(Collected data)
--- begin ---

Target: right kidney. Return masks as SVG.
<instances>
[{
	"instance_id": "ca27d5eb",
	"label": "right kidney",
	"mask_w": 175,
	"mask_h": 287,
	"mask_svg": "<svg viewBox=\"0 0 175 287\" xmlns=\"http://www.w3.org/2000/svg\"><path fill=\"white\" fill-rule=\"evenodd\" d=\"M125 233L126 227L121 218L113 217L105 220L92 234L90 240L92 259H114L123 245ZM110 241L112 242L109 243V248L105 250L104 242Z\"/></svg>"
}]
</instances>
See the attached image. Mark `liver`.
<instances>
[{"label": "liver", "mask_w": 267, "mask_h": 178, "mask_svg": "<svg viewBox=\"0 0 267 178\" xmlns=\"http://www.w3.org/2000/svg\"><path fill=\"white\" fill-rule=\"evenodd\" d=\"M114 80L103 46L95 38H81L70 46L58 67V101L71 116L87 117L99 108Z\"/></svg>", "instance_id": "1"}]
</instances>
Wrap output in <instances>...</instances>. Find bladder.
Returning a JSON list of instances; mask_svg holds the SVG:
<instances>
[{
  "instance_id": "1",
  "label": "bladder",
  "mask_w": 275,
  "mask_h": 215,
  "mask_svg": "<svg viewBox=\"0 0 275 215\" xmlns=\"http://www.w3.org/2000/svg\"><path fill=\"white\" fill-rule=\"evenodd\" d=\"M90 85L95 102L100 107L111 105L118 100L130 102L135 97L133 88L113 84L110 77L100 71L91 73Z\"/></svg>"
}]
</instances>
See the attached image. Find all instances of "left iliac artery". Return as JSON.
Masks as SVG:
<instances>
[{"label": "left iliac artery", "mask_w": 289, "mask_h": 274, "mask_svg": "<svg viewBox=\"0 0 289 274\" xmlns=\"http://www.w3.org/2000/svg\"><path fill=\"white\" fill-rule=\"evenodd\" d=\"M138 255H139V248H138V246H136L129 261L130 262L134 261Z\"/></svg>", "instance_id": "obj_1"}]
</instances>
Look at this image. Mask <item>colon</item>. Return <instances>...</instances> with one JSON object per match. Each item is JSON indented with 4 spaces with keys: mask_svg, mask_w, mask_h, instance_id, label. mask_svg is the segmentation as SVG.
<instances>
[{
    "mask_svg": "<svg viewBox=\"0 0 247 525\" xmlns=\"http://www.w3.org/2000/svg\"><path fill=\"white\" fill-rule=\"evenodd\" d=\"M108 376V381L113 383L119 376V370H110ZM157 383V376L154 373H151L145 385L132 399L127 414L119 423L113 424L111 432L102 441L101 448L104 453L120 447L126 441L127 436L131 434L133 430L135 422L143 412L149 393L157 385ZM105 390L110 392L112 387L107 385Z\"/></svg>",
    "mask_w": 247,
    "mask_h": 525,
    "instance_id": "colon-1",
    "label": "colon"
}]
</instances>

--- end ---

▸ EXERCISE REQUIREMENTS: Please switch "Find" to "Locate" wherever it occurs in the rows above, and reproduce everything else unchanged.

▸ SOLUTION FOR THIS EXERCISE:
Target: right kidney. Return masks as SVG.
<instances>
[{
	"instance_id": "ca27d5eb",
	"label": "right kidney",
	"mask_w": 175,
	"mask_h": 287,
	"mask_svg": "<svg viewBox=\"0 0 175 287\" xmlns=\"http://www.w3.org/2000/svg\"><path fill=\"white\" fill-rule=\"evenodd\" d=\"M125 233L126 227L121 218L113 217L105 220L92 234L90 240L92 259H114L123 245ZM110 241L112 242L109 243V248L105 250L104 242Z\"/></svg>"
}]
</instances>
See the attached image. Mark `liver`.
<instances>
[{"label": "liver", "mask_w": 267, "mask_h": 178, "mask_svg": "<svg viewBox=\"0 0 267 178\" xmlns=\"http://www.w3.org/2000/svg\"><path fill=\"white\" fill-rule=\"evenodd\" d=\"M114 80L103 46L95 38H81L70 46L58 67V101L71 116L87 117L99 108Z\"/></svg>", "instance_id": "1"}]
</instances>
Wrap output in <instances>...</instances>. Locate bladder.
Returning a JSON list of instances; mask_svg holds the SVG:
<instances>
[{
  "instance_id": "1",
  "label": "bladder",
  "mask_w": 275,
  "mask_h": 215,
  "mask_svg": "<svg viewBox=\"0 0 275 215\" xmlns=\"http://www.w3.org/2000/svg\"><path fill=\"white\" fill-rule=\"evenodd\" d=\"M90 85L95 102L100 107L111 105L118 100L130 102L135 97L133 88L113 84L110 77L100 71L91 73Z\"/></svg>"
}]
</instances>
See the attached image. Locate all instances of "left iliac artery". Return as JSON.
Masks as SVG:
<instances>
[{"label": "left iliac artery", "mask_w": 289, "mask_h": 274, "mask_svg": "<svg viewBox=\"0 0 289 274\" xmlns=\"http://www.w3.org/2000/svg\"><path fill=\"white\" fill-rule=\"evenodd\" d=\"M138 255H139V248H138V246H136L129 261L130 262L134 261Z\"/></svg>", "instance_id": "obj_1"}]
</instances>
Look at this image. Mask <item>colon</item>. Return <instances>...</instances> with one JSON object per match. Each item is JSON indented with 4 spaces with keys: mask_svg, mask_w, mask_h, instance_id, label. mask_svg is the segmentation as SVG.
<instances>
[{
    "mask_svg": "<svg viewBox=\"0 0 247 525\" xmlns=\"http://www.w3.org/2000/svg\"><path fill=\"white\" fill-rule=\"evenodd\" d=\"M108 376V381L113 383L119 376V370H110ZM157 383V376L154 373H151L145 385L132 399L127 414L119 423L113 424L111 432L102 441L101 448L104 453L120 447L126 441L127 436L131 434L133 430L135 422L143 412L149 393L157 385ZM105 390L110 392L112 387L107 385Z\"/></svg>",
    "mask_w": 247,
    "mask_h": 525,
    "instance_id": "colon-1",
    "label": "colon"
}]
</instances>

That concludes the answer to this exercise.